Beim Dreikönigstreffen der FDP erhielt Marie-Agnes Strack-Zimmermann viel Beifall – und stahl Christian Lindner die Show. Ein Gespräch mit der Vorsitzenden des Verteidigungsausschusses im Bundestag über den Krieg in der Ukraine.
Präsident Wolodymyr Selenskyj hat Ihnen den Verdienstorden der Ukraine verliehen.
Ich freue mich sehr, das ist eine große Ehre. Ich habe sehr viele Kontakte in der Ukraine, zu Familien, zu Soldaten. Auch zu Soldatinnen, die freiwillig im Einsatz sind.
Hätte Olaf Scholz den Orden auch verdient? Er sperrt sich gegen die Lieferung von Taurus-Marschflugkörpern.
Vor einem Jahr hat der Bundestag mit großer Mehrheit der Regierung den Auftrag gegeben, der Ukraine alles zu liefern, was wir liefern können beziehungsweise was nötig ist. Der Kanzler weiß also, dass er die volle Unterstützung des Hauses hat. Er und seine Berater haben aber offensichtlich – um im Bild zu bleiben – Ladehemmung. Aus Sorge, möglicherweise auch aus Misstrauen der Ukraine gegenüber. Ich weiß es nicht. Fakt ist, das ist unbegründet. Die Ukrainer sind verlässlich.

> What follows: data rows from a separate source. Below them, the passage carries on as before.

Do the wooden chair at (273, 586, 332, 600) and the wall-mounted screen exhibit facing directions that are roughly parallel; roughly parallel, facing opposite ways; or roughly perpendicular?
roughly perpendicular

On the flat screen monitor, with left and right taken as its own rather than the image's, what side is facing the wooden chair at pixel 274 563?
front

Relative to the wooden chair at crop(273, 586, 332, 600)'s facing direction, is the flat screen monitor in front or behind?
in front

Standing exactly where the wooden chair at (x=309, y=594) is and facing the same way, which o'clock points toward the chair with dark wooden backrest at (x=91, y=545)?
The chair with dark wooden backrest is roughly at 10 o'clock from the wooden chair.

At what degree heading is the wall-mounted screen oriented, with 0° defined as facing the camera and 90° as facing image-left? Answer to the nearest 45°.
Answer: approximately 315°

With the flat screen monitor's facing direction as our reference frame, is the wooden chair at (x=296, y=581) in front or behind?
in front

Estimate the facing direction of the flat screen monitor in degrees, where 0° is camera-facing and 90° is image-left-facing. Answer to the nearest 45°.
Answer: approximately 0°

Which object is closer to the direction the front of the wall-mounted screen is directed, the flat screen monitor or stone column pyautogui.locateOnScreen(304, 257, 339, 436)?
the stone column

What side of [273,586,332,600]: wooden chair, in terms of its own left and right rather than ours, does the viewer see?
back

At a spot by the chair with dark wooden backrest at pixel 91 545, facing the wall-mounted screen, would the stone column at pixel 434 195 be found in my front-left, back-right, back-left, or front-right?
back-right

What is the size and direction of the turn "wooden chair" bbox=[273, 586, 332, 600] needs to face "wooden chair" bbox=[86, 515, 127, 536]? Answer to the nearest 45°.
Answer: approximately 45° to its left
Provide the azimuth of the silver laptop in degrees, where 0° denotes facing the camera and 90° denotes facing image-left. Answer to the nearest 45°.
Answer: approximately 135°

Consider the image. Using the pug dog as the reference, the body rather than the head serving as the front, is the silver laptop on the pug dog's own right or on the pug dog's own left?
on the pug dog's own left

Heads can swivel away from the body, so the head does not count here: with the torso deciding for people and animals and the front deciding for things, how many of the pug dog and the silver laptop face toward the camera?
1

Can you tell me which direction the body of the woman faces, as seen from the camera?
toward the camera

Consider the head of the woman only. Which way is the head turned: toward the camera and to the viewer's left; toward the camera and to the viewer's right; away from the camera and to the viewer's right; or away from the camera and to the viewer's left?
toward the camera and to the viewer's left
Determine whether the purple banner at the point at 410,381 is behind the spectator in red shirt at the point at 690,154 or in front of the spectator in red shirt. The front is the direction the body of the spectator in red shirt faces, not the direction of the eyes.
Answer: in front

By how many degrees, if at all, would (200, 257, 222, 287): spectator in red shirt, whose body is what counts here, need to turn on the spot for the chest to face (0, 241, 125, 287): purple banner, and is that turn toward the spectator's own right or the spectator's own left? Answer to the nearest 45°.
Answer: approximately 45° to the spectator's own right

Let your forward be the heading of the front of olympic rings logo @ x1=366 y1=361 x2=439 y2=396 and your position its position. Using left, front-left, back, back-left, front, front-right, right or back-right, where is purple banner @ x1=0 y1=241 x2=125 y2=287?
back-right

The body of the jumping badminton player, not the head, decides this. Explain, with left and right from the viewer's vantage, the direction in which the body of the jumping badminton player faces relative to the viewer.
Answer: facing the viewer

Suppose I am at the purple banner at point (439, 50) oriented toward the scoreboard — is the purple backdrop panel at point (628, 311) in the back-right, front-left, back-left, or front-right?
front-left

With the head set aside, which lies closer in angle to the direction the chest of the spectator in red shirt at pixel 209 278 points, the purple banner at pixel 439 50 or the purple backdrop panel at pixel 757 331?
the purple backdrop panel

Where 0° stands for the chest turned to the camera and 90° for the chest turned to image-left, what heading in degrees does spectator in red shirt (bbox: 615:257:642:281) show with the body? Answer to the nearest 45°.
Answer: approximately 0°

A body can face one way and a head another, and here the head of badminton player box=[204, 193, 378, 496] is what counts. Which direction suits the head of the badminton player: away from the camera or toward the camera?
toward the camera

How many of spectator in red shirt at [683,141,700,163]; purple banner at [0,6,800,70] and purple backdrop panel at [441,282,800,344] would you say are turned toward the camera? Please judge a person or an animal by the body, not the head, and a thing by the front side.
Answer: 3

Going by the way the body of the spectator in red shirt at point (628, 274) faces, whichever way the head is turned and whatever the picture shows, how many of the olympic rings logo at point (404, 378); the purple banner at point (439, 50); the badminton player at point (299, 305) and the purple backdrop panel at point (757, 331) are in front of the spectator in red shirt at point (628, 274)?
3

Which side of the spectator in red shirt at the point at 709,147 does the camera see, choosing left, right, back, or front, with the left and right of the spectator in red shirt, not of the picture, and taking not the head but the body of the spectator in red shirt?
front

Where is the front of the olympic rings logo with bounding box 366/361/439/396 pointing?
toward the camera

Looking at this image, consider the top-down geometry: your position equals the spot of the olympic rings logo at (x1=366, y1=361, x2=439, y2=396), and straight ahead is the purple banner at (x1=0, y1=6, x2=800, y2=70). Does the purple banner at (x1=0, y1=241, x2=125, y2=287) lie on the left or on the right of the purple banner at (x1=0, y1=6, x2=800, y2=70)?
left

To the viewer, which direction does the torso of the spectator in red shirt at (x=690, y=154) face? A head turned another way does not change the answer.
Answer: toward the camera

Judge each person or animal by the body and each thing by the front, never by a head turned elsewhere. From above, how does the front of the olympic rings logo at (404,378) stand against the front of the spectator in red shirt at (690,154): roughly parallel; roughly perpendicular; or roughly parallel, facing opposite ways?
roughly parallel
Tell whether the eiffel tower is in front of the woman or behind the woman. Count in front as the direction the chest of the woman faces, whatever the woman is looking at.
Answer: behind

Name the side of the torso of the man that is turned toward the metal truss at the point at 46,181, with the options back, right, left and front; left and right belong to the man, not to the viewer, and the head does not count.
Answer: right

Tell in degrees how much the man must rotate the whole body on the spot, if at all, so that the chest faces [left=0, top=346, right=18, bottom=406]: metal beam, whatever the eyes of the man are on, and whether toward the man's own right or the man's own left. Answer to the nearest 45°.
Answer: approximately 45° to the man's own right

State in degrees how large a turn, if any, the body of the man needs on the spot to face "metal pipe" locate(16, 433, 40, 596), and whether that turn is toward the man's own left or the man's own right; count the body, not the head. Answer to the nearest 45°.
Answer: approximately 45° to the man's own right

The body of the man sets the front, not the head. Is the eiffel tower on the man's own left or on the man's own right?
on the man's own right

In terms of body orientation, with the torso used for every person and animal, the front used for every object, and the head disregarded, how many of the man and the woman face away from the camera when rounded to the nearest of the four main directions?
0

Sein Nein ist nach den erneuten brutalen russischen Angriffen nicht zu verstehen.
Stattdessen gibt es Eurofighter für Saudi-Arabien – im Widerspruch zum Koalitionsvertrag. Wie viel sind Abmachungen in der Ampel noch wert?
Der Koalitionsvertrag ist unter einer völlig anderen sicherheitspolitischen Lage geschlossen worden. Die zivile Schifffahrt wird im Roten Meer von den Huthis massiv mit Raketen angegriffen. Ein Schiff mit Besatzung wurde gekidnappt. 25 Prozent aller weltweiten Container-Transporte zwischen Asien und Europa nehmen diese Route. Auf diese brutalen Angriffe auf die Freiheit der Seewege muss reagiert werden. Saudi-Arabien kann dazu beitragen. Das ist Realpolitik.
Stichwort Realpolitik: Sie haben gesagt, die Ukraine dürfe den Krieg nicht verlieren.
Die Ukraine muss gewinnen.
Ist das noch realistisch?
Es gibt auch gute Nachrichten. Russland hat die Ukraine angegriffen in der Annahme, das ganze Staatsgebiet der Ukraine werde in wenigen Wochen besetzt sein. Davon ist Russland weit entfernt. Zudem ist die Nato um Finnland und bald Schweden gewachsen. Europa hält zusammen und unterstützt die Ukraine. Von all diesen Szenarien ist Putin nicht ausgegangen.
Aber es droht ein langer Krieg.
Die Geschichte lehrt leider, dass ein Krieg, wenn er nicht nach einem Jahr beendet ist, zwei, drei oder mehr Jahre dauern kann.
Was passiert, wenn der Ukraine die Soldaten ausgehen?
Mit den richtigen und wirkungsvollen Waffen können sie eine enorme Wirkung erzielen. Unsere Unterstützung darf nicht nachlassen.
Die Mehrheit der Deutschen wünscht sich laut einer Umfrage Verteidigungsminister Boris Pistorius als Kanzler. Sie auch?
Wir haben einen Bundeskanzler und wir haben einen sehr guten Verteidigungsminister, mit dem ich gerne und gut zusammenarbeite. Ich bin sehr froh, dass Boris Pistorius – für viele ja überraschend – dieses Amt übernommen hat. Und zum Thema „Wünsch dir was“: Es gab auch mal Umfragen, in denen gefordert wurde, dass Karl Lauterbach Gesundheitsminister werden sollte.